Opinion: Fees on news racks are a bad idea

Politicians like to say they support a free press. We’ll find out Tuesday night (April 28) if anybody on the Menlo Park City Council actually believes in the First Amendment.

Council will vote on a list of new and increased fees, and slipped into the 245-page document is a requirement that newspapers pay $373 for each rack. For a paper with 25 racks, that would be a $9,325 hit.

Renewing a permit would cost $233 per year for each rack.

If a newspaper wanted to dispute these fees, the city would charge it $373.

Put another way, Menlo Park wants to start charging people to exercise their constitutional rights. How long before the city slaps a tax on people who want to exercise their right to free speech, or to peaceably assemble?

The council is looking to impose this news rack fee, along with hundreds of other new fees or increases, because the state has reduced how much car tax money the city gets.

If the city needs to save some money, it could eliminate its “public engagement manager,” Kendra Calvert, who made $156,923 in 2024, according to the government salary tracking website Transparent California. With benefits, her compensation was $250,325.

That’s a lot of money for a PR person. 

Cutting her job would result in a savings much greater than the revenue the city would get from news rack fees.

But city governments rarely look at saving money — they focus on raising taxes and fees.

The city calls this a “fee for service,” but the city won’t be providing any service to newspapers. The newspapers purchase and maintain the news racks. The newspaper is available to readers at no charge. Yet the city wants to charge us for providing a free product. Can you tax something that’s free?

If approved tonight, Menlo Park would become the first Mid-Peninsula city to charge such a fee.

Local newspapers are typically small businesses. These fees are prohibitive. They’ll make a paper consider the idea of dropping distribution and news coverage in Menlo Park. After all, newspapers usually don’t have to pay a fee to exercise their First Amendment rights. Let’s hope it doesn’t come to that.

If council members really support a free press, they should drop these fees.

Editor Dave Price’s column appears on Mondays.

10 Comments

  1. Let’s see, by my count there’s only three free papers in those racks in Menlo Park. You can only wonder if they’re going to charge as well for the real estate rags that occupy some of those spaces. Right as always, Dave!

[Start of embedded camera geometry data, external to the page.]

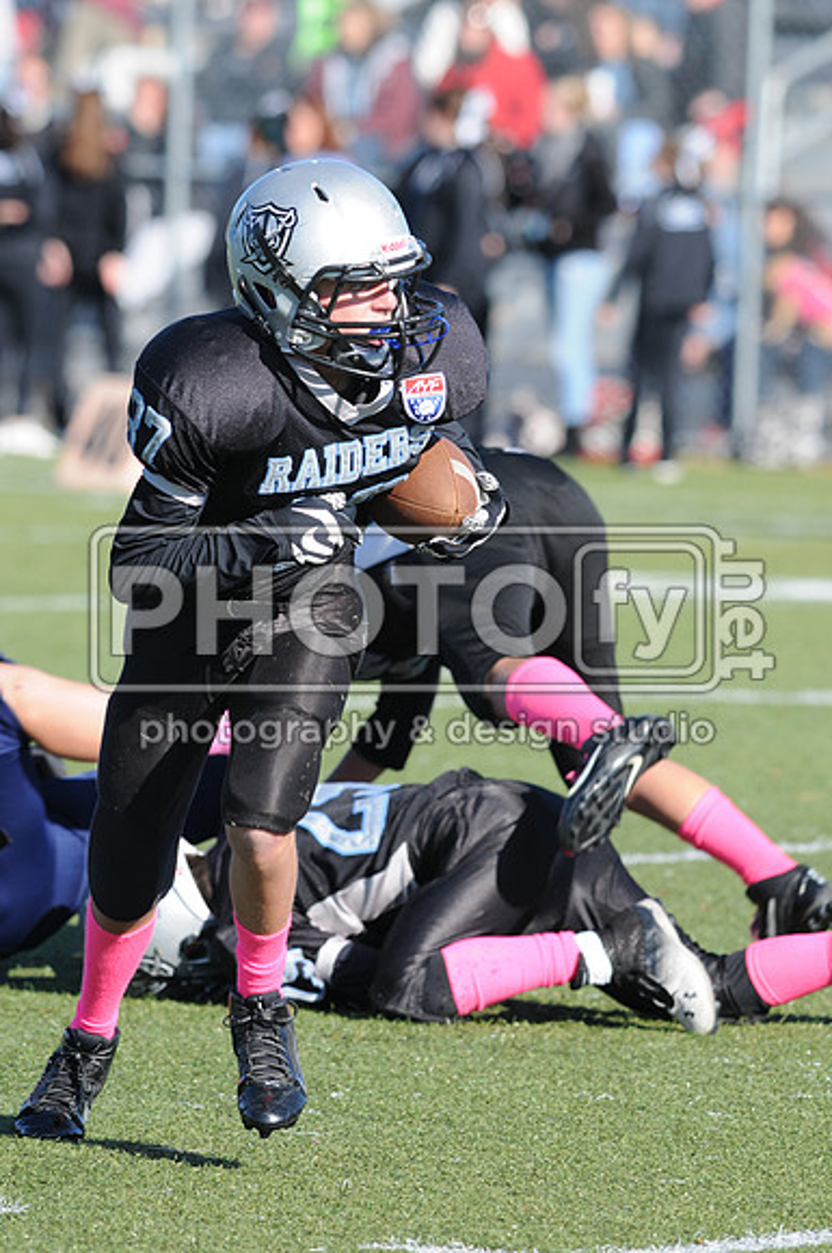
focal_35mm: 450
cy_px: 626
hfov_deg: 3.0
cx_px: 416
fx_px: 15646
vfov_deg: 4.6
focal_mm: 300
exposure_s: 1/500
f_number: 6.3
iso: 200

  2. This is a freedom of the press battle. These fees constitute a “prior restraint” on free expression, as the right to publish is meaningless without the right to distribute. Under Supreme Court precedent, while cities can regulate the placement of boxes, they cannot use fees or licensing to act as censors or control which publications can be sold on public streets. The case is City of Lakewood v. Plain Dealer Publishing Co., 486 U.S. 750 (1988).

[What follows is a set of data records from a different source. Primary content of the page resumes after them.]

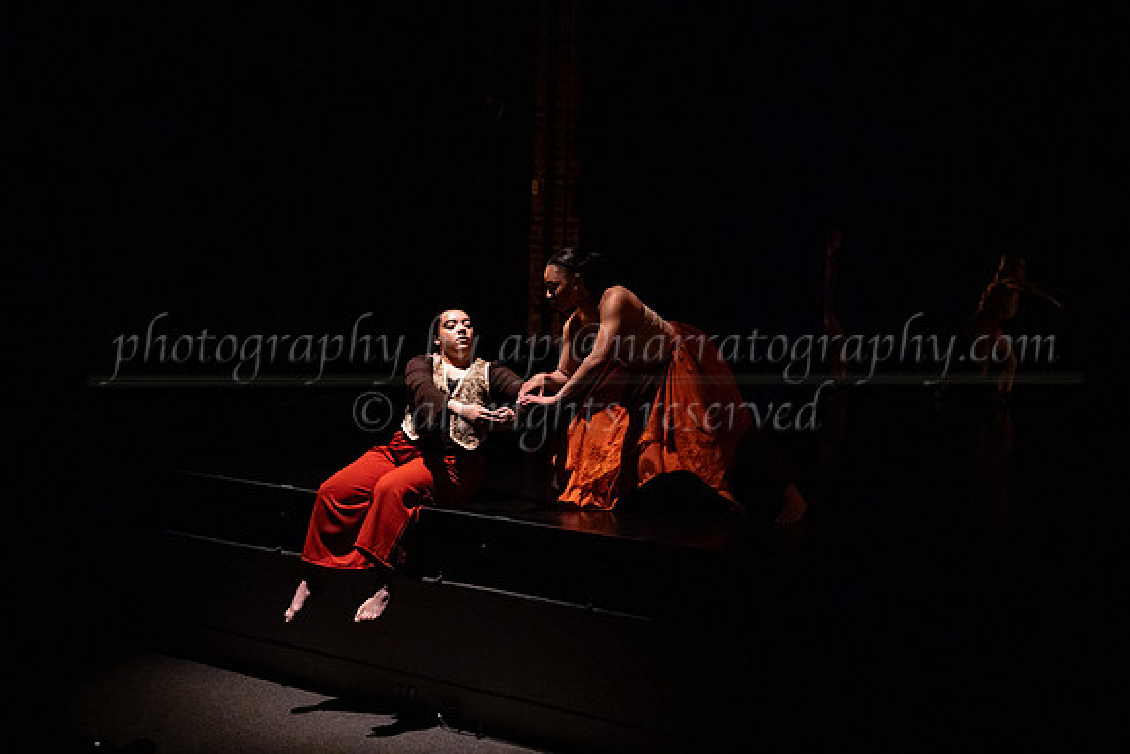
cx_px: 565
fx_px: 1633
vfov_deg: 26.0
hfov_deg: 38.2
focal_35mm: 52
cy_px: 377
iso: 4000
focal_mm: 52
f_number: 4
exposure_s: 1/400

  3. Amendments only work if you are willing to fight back. Our elected California representatives passed a 11% additional tax on firearms and ammunition. They now get all the extra money to support after school programs that are designed to keep the little poor minorities out of trouble. Maybe the “paper box tax” will be used to fight graffiti and other forms of illicit expression.

  4. Of course it makes sense for cities to control where newsstands are placed for pedestrian safety and open sight lines for traffic corners, but it is unacceptable to tax our free presses. We are so lucky to have these news sources available. I hope RGW’s court case made an impression of the Menlo Park City Council.

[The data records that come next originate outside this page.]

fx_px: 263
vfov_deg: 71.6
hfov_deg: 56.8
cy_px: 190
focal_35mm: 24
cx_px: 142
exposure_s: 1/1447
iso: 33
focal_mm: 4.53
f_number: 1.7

  5. Freedom of the press has nothing to do with free distribution. If the PA Daily Post was truly free I wouldn’t have to stare at the mass of ads that take up half the space online and in print. No, you’re taking up permanent space in the public space, and should pay something for it. I can’t just go set up a kiosk downtown.

    • Ben, you can set up a kisok downtown too. Nothing is stopping you from starting your own paper. Buy a metal box, paint your paper’s name on it and then put your paper in there.

  6. The U.S. Supreme Court has indicated in multiple rulings, most notably Lovell v. City of Griffin (1938), that the distribution of a newspaper is essential to a free press. Chief Justice Charles Evans Hughes stated that “liberty of circulating is as essential to that freedom as liberty of publishing.” In other words, what good is a free press if you are unable to distribute what you’ve printed?